Ich freue mich auf Band 3, der am 08.10.2026 erscheinen wird.
„Das Flüstern im Eis“ von Lenz Koppelstätter
- Der Ortler ist der höchste Berg Südtirols. Einer von der Sorte, die man nicht als Tourist in Turnschuhen besteigen sollte (sonst kommen die Bergretter aus meiner heiß geliebten ARD-Doku „In höchster Not“). An der besonders gefürchteten Nordwand findet ein Wettkampf zwischen zwei der begnadetsten Kletterinnen der Gegenwart statt.
- Saltapepe und „seine“ Silvia sind vor Ort. Was ein idyllischer Ausflug sein soll, entpuppt sich schnell als neuer Fall. In der Turnhalle wird der Chef der Bergrettung ermordet aufgefunden und die iranische Teilnehmerin des Kletterduells verschwindet spurlos.
- Das Team um Kommissar Grauner ermittelt am Berg und im Tal. Saltapepe kommt dabei den Südtiroler Bergen näher, als er es jemals wollte…

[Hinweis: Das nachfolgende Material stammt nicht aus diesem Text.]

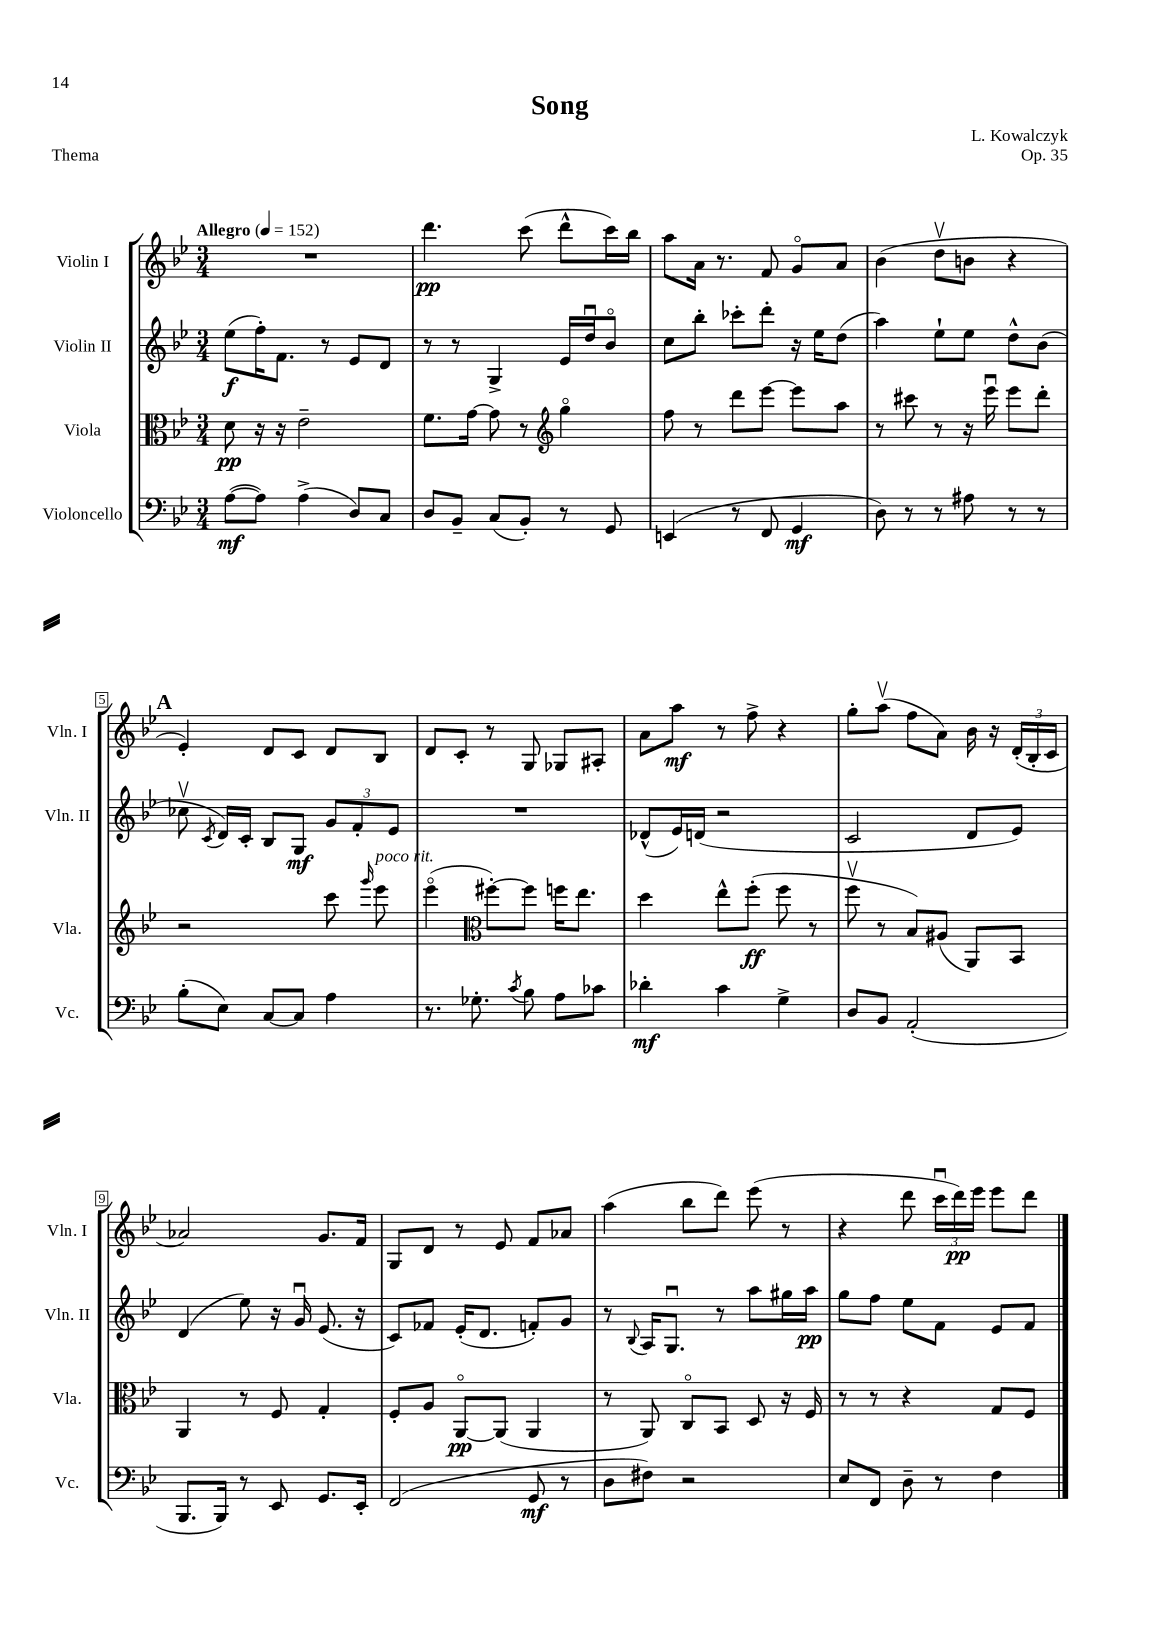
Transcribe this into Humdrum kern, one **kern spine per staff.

**kern	**dynam	**kern	**dynam	**kern	**dynam	**kern	**dynam
*part4	*part4	*part3	*part3	*part2	*part2	*part1	*part1
*staff4	*staff4	*staff3	*staff3	*staff2	*staff2	*staff1	*staff1
*I"Violoncello	*	*I"Viola	*	*I"Violin II	*	*I"Violin I	*
*I'Vc.	*	*I'Vla.	*	*I'Vln. II	*	*I'Vln. I	*
*clefF4	*	*clefC3	*	*clefG2	*	*clefG2	*
*k[b-e-]	*	*k[b-e-]	*	*k[b-e-]	*	*k[b-e-]	*
*M3/4	*	*M3/4	*	*M3/4	*	*M3/4	*
*MM152	*	*MM152	*	*MM152	*	*MM152	*
=1	=1	=1	=1	=1	=1	=1	=1
!	!	!	!	!	!	!LO:TX:a:B:t=Allegro	!
([8A\L	mf	8d\	pp	(8ee-\L	f	2.r	.
8A\J])	.	16r	.	16ff'\K)	.	.	.
.	.	16r	.	8.f\J	.	.	.
(4A^\	.	2e-~\	.	.	.	.	.
.	.	.	.	8r	.	.	.
8D/L)	.	.	.	8e-/L	.	.	.
8C/J	.	.	.	8d/J	.	.	.
=2	=2	=2	=2	=2	=2	=2	=2
8D/L	.	8.f\L	.	8r	.	4.ddd\	pp
8BB-~/J	.	.	.	8r	.	.	.
.	.	[16g\Jk	.	.	.	.	.
(8C/L	.	8g\]	.	4G^/	.	.	.
8BB-'/J)	.	8r	.	.	.	(8ccc\	.
*	*	*clefG2	*	*	*	*	*
8r	.	4gg\	.	16e-/LL	.	8ddd^^\L	.
.	.	.	.	16ddu/J	.	.	.
8GG/	.	.	.	8b-/J	.	16ccc\L)	.
.	.	.	.	.	.	16bb-\JJ	.
=3	=3	=3	=3	=3	=3	=3	=3
(4EEn/	.	8ff\	.	8cc\L	.	8aa\L	.
.	.	8r	.	8bb-'\J	.	16a\Jk	.
.	.	.	.	.	.	8.r	.
8r	.	8ddd\L	.	8ccc-X'\L	.	.	.
8FF/	.	[8eee-\J	.	8ddd'\J	.	8f/	.
4GG/	mf	8eee-\L]	.	16r	.	8g/L	.
.	.	.	.	16ee-\KL	.	.	.
.	.	8aa\J	.	(8dd\J	.	8a/J	.
=4	=4	=4	=4	=4	=4	=4	=4
8D\)	.	8r	.	4aa\)	.	(4b-\	.
8r	.	8ccc#X\	.	.	.	.	.
8r	.	8r	.	8ee-`\L	.	8ddv\L	.
8A#X\	.	16r	.	8ee-\J	.	8bn\J	.
.	.	16eee-u\	.	.	.	.	.
8r	.	8eee-\L	.	8dd^^\L	.	4r	.
8r	.	8ddd'\J	.	(8b-\J	.	.	.
!!LO:LB:g=z
!!LO:REH:place=s1:t=A
=5	=5	=5	=5	=5	=5	=5	=5
(8B-'\L	.	2r	.	8cc-Xv\	.	4e-'/)	.
.	.	.	.	8qc/	.	.	.
8E-\J)	.	.	.	16d/LL)	.	.	.
.	.	.	.	16c'/JJ	.	.	.
[8C/L	.	.	.	8B-/L	.	8d/L	.
8C/J]	.	.	.	8G/J	mf	8c/J	.
4A\	.	8ccc\	.	12g/L	.	8d/L	.
.	.	.	.	12f'/	.	.	.
.	.	16qqggg/	.	.	.	.	.
!	!	!LO:TX:a:i:t=poco rit.	!	!	!	!	!
.	.	8eee-\	.	.	.	8B-/J	.
.	.	.	.	12e-/J	.	.	.
=6	=6	=6	=6	=6	=6	=6	=6
8.r	.	(4eee-\	.	2.r	.	8d/L	.
.	.	.	.	.	.	8c'/J	.
8.G-X'\	.	.	.	.	.	.	.
*	*	*clefC3	*	*	*	*	*
.	.	[8ff#X'\L)	.	.	.	8r	.
8qc/	.	.	.	.	.	.	.
8B-\	.	8ff#\J]	.	.	.	8G/	.
8A\L	.	16ffn\KL	.	.	.	8G-X/L	.
.	.	8.ee-\J	.	.	.	.	.
8c-X\J	.	.	.	.	.	8A#X'/J	.
=7	=7	=7	=7	=7	=7	=7	=7
4d-X'\	mf	4dd\	.	(8d-X^^/L	.	8a\L	.
.	.	.	.	16e-/L)	.	8aa\J	mf
.	.	.	.	(16dn/JJ	.	.	.
4c\	.	8ee-^^\L	.	2r	.	8r	.
.	.	(8ff'\J	ff	.	.	8ff^\	.
4G^\	.	8ff\	.	.	.	4r	.
.	.	8r	.	.	.	.	.
=8	=8	=8	=8	=8	=8	=8	=8
8D/L	.	8ffv\	.	2c/	.	8gg'\L	.
8BB-/J	.	8r	.	.	.	(8aav\J	.
(2AA'/	.	8B-/L)	.	.	.	8ff\L	.
.	.	(8A#X/J	.	.	.	8a\J)	.
.	.	8AA/L)	.	8d/L	.	16b-\	.
.	.	.	.	.	.	16r	.
.	.	8BB-/J	.	8e-/J)	.	(24d'/LL	.
.	.	.	.	.	.	24B-'/	.
.	.	.	.	.	.	24c/JJ	.
!!LO:LB:g=z
=9	=9	=9	=9	=9	=9	=9	=9
8.BBB-/L	.	4AA/	.	(4d/	.	2a-X/)	.
16BBB-/Jk)	.	.	.	.	.	.	.
8r	.	8r	.	8ee-\)	.	.	.
8EE-/	.	8F/	.	16r	.	.	.
.	.	.	.	16gu/	.	.	.
8.GG/L	.	4G'/	.	(8.e-/	.	8.g/L	.
16EE-'/Jk	.	.	.	16r	.	16f/Jk	.
=10	=10	=10	=10	=10	=10	=10	=10
(2FF/	.	8F'/L	.	8c/L)	.	8G/L	.
.	.	8A/J	.	8f-X/J	.	8d/J	.
.	.	[8AA/L	pp	(16e-'/KL	.	8r	.
.	.	.	.	8.d/J	.	.	.
.	.	(8AA/J]	.	.	.	8e-/	.
8GG/	mf	4AA/	.	8fn'/L)	.	8f/L	.
8r	.	.	.	8g/J	.	8a-X/J	.
=11	=11	=11	=11	=11	=11	=11	=11
8D\L	.	8r	.	8r	.	(4aa\	.
.	.	.	.	8qqB-/	.	.	.
8F#X\J)	.	8AA/)	.	16A/KL	.	.	.
.	.	.	.	8.Gu/J	.	.	.
2r	.	8C/L	.	.	.	8bb-\L	.
.	.	8BB-/J	.	8r	.	8ddd\J)	.
.	.	8D/	.	8aa\L	.	(8eee-\	.
.	.	16r	.	16gg#X\L	.	8r	.
.	.	16F/	.	16aa\JJ	pp	.	.
=12	=12	=12	=12	=12	=12	=12	=12
8E-/L	.	8r	.	8gg\L	.	4r	.
8FF/J	.	8r	.	8ff\J	.	.	.
8D~\	.	4r	.	8ee-\L	.	8ddd\	.
8r	.	.	.	8f\J	.	24cccu\LL	.
.	.	.	.	.	.	24ddd\)	pp
.	.	.	.	.	.	24eee-\JJ	.
4F\	.	8G/L	.	8e-/L	.	8eee-\L	.
.	.	8F/J	.	8f/J	.	8ddd\J	.
==	==	==	==	==	==	==	==
*-	*-	*-	*-	*-	*-	*-	*-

Ich bin bekanntermaßen großer Fan der Reihe, aber diesen Teil mochte ich besonders gerne. Das Buch stammt bereits aus 2023, hat aber aufgrund der diesjährigen Entwicklungen im Iran eine erschreckende Aktualität.
Ich bewundere Lenz Koppelstätter sehr dafür, dass er nach über 10 Bänden noch immer ein hohes Niveau hält und mit neuen Fällen und Orten in Südtirol zu überraschen weiß.
Das war mein Lesemonat Mai 2026, der mir unglaublich viel Spaß gemacht hat. Habt alle einen tollen Lesemonat Juni 2026. Meiner lässt sich bisher recht gut an. Es könnte sein, dass er zwei Jahreshighlights beinhalten wird…

Hallo liebe Steffi,
ich sehe schon: Du hattest einen richtig schön abwechslungsreichen Lesemonat.
Um die Fleur de Lavande-Reihe kreise ich schon seit einer Weile herum. Irgendwie bin ich neugierig, aber mir fehlt noch der letzte Funke. Ich meine, du warst schon beim ersten Band so begeistert von der Geschichte und auch der zweite Band scheint dir wieder richtig gut gefallen zu haben. Das freut mich sehr und das motiviert irgendwie auch, der Geschichte mal eine Chance zu geben.
Mit deinen Worten zu Boy Friends hast du mich auch gleich gekriegt. Das klingt nach einer richtig schönen und süßen Geschichte.
Ich wünsche dir einen wunderschönen Start in den Juli und viele gute und spannende Bücher auf der Leseliste.
Ganz liebe Grüße
Tanja :o)
Autor
Liebe Tanja,
herzlichen Dank für Deinen Kommentar.
Von Gabriella Santos de Lima kann ich Dir wirklich alles von ganzem Herzen empfehlen. Sie hat immer super aktuelle Themen, einen tollen Schreibstil und Herzklopfen gibt es on top.